Set down every record below exactly as it stands, leaving out the pictures.
____ Information shown
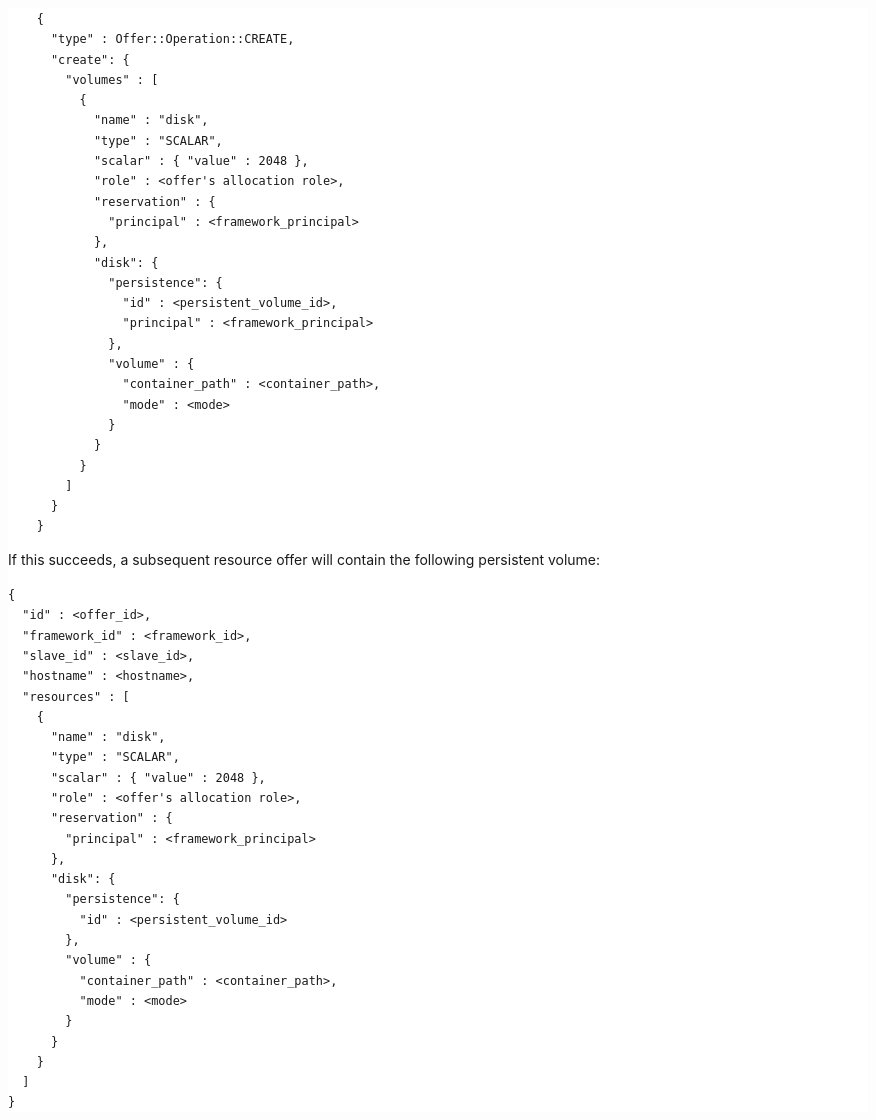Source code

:         {
          "type" : Offer::Operation::CREATE,
          "create": {
            "volumes" : [
              {
                "name" : "disk",
                "type" : "SCALAR",
                "scalar" : { "value" : 2048 },
                "role" : <offer's allocation role>,
                "reservation" : {
                  "principal" : <framework_principal>
                },
                "disk": {
                  "persistence": {
                    "id" : <persistent_volume_id>,
                    "principal" : <framework_principal>
                  },
                  "volume" : {
                    "container_path" : <container_path>,
                    "mode" : <mode>
                  }
                }
              }
            ]
          }
        }

If this succeeds, a subsequent resource offer will contain the following
persistent volume:

    {
      "id" : <offer_id>,
      "framework_id" : <framework_id>,
      "slave_id" : <slave_id>,
      "hostname" : <hostname>,
      "resources" : [
        {
          "name" : "disk",
          "type" : "SCALAR",
          "scalar" : { "value" : 2048 },
          "role" : <offer's allocation role>,
          "reservation" : {
            "principal" : <framework_principal>
          },
          "disk": {
            "persistence": {
              "id" : <persistent_volume_id>
            },
            "volume" : {
              "container_path" : <container_path>,
              "mode" : <mode>
            }
          }
        }
      ]
    }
________
# [Answer for this exercise]
Source code

:         {
          "type" : Offer::Operation::CREATE,
          "create": {
            "volumes" : [
              {
                "name" : "disk",
                "type" : "SCALAR",
                "scalar" : { "value" : 2048 },
                "role" : <offer's allocation role>,
                "reservation" : {
                  "principal" : <framework_principal>
                },
                "disk": {
                  "persistence": {
                    "id" : <persistent_volume_id>,
                    "principal" : <framework_principal>
                  },
                  "volume" : {
                    "container_path" : <container_path>,
                    "mode" : <mode>
                  }
                }
              }
            ]
          }
        }

If this succeeds, a subsequent resource offer will contain the following
persistent volume:

    {
      "id" : <offer_id>,
      "framework_id" : <framework_id>,
      "slave_id" : <slave_id>,
      "hostname" : <hostname>,
      "resources" : [
        {
          "name" : "disk",
          "type" : "SCALAR",
          "scalar" : { "value" : 2048 },
          "role" : <offer's allocation role>,
          "reservation" : {
            "principal" : <framework_principal>
          },
          "disk": {
            "persistence": {
              "id" : <persistent_volume_id>
            },
            "volume" : {
              "container_path" : <container_path>,
              "mode" : <mode>
            }
          }
        }
      ]
    }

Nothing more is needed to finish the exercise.